**Set task 1**
In the records, starting at the beginning and ending at the line that contains "அலுவலகமாகவும்", rename "Example" to "Item" and leave everything else unchanged.

**Given text**

Of "Heavy Oil" and "Tarsands"

Recently, Hugo Chavez (Venezuelan dictator)has been crowing about his countrie’s reserves of “heavy oil”. This is not the good stuff (light sweet crude), but rather very dense, tarry stuff. Still, there is a LOT of it around-Canada has massive deposits of heavy oil in sand, and the USA has oil locked up in oil shale. So, given the situation in the ME, why aren’t we developing these sources? We are spending $5 billion/week in Iraq-and a fraction of that money would help us become independent of that region.
Sure, it costs more to refine, but we don’t have to deal with backward theocratic, repressive regimes.
Could Canada replace SA as the largest producer, based on tar sands?

We are developing it. In fact, Alberta is ramping up tar sands development so fast that it is straining our infrastructure. We have real shortages of workers, housing, roads, you name it. Billions are pouring into tar sands development.

That said, the tar sands will never produce oil at the rate that the Saudis can. Extracting and upgrading the heavy oil into something useable is very capital-intensive. So, while there’s a lot of oil there, it won’t come gushing forth fast enough to have much impact on the Saudis’ influence on the oil market.

**Set task 2**
From the text on heavy oil and tar sands, extract the passage starting at "Sure, it costs" and ending at "on tar sands?", copied word for word.

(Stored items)

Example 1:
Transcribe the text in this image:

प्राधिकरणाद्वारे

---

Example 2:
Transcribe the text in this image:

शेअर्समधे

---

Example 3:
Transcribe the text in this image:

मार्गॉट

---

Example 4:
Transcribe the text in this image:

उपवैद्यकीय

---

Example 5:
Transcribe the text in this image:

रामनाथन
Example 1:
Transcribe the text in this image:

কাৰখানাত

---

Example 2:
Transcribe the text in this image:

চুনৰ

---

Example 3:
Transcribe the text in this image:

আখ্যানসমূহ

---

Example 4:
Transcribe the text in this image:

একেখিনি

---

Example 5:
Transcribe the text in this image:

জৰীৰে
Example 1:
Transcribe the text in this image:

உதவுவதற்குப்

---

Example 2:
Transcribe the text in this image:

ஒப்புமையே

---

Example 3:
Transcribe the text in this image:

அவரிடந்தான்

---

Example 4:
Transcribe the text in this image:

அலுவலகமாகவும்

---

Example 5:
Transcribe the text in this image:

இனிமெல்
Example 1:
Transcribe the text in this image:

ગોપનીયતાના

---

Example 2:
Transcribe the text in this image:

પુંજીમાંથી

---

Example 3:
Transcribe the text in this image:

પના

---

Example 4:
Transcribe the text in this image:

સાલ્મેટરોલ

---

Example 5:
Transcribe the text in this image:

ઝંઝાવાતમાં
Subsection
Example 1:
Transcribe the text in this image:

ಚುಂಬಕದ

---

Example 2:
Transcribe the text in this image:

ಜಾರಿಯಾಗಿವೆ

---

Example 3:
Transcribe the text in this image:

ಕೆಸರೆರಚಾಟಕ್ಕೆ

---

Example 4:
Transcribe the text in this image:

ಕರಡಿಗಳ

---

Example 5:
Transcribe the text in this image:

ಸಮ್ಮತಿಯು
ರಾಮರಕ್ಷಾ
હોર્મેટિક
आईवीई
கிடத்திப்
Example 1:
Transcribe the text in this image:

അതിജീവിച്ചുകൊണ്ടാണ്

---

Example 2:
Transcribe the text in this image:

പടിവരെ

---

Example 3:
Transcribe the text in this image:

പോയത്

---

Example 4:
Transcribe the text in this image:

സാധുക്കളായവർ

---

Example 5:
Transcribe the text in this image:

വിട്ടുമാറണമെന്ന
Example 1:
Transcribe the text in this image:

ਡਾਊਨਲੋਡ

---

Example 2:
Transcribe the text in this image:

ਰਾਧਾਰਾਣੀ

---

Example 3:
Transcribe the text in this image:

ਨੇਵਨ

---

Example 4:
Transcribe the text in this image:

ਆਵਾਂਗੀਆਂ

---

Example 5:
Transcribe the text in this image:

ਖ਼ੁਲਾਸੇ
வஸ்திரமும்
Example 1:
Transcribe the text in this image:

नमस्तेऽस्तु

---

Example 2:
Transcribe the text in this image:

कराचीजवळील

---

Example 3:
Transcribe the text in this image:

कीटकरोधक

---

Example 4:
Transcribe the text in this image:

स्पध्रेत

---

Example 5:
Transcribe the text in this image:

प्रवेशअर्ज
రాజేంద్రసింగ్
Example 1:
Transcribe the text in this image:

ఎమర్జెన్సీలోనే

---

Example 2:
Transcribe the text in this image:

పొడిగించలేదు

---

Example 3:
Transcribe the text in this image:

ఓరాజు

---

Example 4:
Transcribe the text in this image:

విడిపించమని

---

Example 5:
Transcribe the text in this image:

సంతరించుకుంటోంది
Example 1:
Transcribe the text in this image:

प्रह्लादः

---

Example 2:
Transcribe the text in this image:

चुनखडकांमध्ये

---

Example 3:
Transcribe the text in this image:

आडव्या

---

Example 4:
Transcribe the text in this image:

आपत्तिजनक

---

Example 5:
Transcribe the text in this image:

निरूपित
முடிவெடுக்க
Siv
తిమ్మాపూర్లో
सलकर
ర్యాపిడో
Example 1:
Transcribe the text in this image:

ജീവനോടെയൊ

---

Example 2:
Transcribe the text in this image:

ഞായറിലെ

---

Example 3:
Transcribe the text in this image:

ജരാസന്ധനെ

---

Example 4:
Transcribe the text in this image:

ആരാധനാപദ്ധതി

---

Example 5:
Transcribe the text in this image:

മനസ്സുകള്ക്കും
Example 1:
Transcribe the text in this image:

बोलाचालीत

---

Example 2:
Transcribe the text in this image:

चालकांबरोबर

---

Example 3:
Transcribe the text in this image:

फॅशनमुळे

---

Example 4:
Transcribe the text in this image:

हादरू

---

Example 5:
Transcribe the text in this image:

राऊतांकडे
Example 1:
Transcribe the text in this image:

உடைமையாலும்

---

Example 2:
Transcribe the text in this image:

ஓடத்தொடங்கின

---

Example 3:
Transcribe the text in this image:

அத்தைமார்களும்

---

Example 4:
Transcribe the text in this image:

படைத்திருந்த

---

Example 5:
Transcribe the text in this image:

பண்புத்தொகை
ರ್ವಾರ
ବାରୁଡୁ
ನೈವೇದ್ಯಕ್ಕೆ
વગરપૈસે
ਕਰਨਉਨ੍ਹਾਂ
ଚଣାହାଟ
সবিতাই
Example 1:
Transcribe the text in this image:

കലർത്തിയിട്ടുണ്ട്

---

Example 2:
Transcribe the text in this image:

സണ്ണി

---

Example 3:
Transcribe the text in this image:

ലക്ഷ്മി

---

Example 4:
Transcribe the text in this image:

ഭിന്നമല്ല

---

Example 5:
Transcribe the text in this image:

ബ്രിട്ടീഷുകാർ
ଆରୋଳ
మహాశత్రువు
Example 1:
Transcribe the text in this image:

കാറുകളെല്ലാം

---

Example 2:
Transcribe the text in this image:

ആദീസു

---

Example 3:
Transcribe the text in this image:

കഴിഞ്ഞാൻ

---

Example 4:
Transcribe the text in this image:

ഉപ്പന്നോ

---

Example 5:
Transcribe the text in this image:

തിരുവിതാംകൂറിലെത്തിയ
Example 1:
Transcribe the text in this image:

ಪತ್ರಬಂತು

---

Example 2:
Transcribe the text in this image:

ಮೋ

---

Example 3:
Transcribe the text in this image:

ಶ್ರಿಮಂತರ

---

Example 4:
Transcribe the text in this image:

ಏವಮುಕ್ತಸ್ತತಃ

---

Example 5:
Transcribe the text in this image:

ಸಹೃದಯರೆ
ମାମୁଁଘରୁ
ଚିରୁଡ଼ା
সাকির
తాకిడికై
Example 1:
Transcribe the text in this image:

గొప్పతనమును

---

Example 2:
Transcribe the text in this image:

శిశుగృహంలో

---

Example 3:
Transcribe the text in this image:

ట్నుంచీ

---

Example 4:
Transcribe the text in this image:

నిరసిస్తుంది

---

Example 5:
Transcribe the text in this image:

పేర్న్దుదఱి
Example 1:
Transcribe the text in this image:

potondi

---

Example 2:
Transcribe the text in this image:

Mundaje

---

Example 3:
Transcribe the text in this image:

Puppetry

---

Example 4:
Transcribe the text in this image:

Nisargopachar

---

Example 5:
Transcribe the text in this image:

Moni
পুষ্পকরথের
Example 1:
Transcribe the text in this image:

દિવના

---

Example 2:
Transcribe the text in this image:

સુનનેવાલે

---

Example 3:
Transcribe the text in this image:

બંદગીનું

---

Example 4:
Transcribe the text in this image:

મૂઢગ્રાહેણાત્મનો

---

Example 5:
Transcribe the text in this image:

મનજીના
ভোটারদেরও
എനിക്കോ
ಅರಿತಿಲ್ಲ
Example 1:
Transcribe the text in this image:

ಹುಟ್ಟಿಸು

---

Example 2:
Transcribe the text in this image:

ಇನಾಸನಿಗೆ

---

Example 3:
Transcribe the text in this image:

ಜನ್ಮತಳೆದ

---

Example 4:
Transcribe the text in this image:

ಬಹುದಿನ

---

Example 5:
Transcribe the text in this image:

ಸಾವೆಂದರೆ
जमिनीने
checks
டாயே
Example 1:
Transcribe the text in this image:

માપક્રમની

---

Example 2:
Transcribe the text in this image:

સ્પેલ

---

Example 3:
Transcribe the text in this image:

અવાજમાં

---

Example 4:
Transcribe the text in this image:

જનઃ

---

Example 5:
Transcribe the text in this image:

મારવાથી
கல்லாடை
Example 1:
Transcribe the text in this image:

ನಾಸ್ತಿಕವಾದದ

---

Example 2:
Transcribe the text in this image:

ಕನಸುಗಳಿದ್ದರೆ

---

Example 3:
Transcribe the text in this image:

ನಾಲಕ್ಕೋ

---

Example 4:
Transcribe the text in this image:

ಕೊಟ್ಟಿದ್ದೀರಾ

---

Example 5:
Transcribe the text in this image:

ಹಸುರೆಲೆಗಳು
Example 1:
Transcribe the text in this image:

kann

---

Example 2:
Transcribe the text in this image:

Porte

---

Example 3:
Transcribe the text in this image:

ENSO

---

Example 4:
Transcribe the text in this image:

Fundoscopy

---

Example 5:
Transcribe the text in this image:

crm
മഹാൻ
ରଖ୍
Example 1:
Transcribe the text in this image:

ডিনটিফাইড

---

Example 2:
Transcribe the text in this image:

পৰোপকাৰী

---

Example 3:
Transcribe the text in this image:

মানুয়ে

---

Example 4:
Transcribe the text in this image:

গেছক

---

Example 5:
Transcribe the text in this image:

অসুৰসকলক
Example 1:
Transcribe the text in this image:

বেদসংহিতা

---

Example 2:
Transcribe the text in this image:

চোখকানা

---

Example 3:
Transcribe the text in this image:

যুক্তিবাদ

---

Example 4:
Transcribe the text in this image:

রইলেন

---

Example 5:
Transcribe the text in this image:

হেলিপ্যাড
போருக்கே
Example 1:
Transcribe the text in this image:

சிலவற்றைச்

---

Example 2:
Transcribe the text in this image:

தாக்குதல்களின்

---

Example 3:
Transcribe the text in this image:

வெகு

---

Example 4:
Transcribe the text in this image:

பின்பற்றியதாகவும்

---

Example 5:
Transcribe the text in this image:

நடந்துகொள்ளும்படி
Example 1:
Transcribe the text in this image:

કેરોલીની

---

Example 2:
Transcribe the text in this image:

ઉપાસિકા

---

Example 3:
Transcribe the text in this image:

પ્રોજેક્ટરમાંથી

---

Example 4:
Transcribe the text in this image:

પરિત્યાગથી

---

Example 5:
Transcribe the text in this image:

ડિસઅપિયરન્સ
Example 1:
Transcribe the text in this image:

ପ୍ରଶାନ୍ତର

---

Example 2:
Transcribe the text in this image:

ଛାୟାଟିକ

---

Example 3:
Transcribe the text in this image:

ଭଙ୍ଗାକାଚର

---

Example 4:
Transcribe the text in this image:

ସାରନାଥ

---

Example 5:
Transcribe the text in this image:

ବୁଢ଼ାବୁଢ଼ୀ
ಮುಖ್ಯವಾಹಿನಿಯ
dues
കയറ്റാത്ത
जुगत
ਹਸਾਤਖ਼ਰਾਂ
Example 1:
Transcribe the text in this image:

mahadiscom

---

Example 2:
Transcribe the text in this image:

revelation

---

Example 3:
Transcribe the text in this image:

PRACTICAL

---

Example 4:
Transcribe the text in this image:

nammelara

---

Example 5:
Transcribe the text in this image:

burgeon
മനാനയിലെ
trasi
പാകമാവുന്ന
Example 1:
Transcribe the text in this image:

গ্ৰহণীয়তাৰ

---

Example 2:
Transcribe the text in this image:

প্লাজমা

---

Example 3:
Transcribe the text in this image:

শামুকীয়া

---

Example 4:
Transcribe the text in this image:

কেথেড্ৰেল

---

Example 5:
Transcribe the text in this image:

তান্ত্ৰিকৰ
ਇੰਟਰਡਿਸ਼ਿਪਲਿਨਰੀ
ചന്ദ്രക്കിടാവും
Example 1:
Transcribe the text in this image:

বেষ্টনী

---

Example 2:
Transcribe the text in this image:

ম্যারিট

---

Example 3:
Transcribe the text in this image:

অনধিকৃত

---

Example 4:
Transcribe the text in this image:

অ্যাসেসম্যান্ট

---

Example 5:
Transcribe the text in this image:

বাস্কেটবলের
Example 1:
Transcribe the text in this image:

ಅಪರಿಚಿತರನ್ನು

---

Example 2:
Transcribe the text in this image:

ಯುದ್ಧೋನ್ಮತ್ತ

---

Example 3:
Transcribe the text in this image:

**Exercise solution 1**
Item 1:
Transcribe the text in this image:

प्राधिकरणाद्वारे

---

Item 2:
Transcribe the text in this image:

शेअर्समधे

---

Item 3:
Transcribe the text in this image:

मार्गॉट

---

Item 4:
Transcribe the text in this image:

उपवैद्यकीय

---

Item 5:
Transcribe the text in this image:

रामनाथन
Item 1:
Transcribe the text in this image:

কাৰখানাত

---

Item 2:
Transcribe the text in this image:

চুনৰ

---

Item 3:
Transcribe the text in this image:

আখ্যানসমূহ

---

Item 4:
Transcribe the text in this image:

একেখিনি

---

Item 5:
Transcribe the text in this image:

জৰীৰে
Item 1:
Transcribe the text in this image:

உதவுவதற்குப்

---

Item 2:
Transcribe the text in this image:

ஒப்புமையே

---

Item 3:
Transcribe the text in this image:

அவரிடந்தான்

---

Item 4:
Transcribe the text in this image:

அலுவலகமாகவும்

**Exercise solution 2**
Sure, it costs more to refine, but we don’t have to deal with backward theocratic, repressive regimes.
Could Canada replace SA as the largest producer, based on tar sands?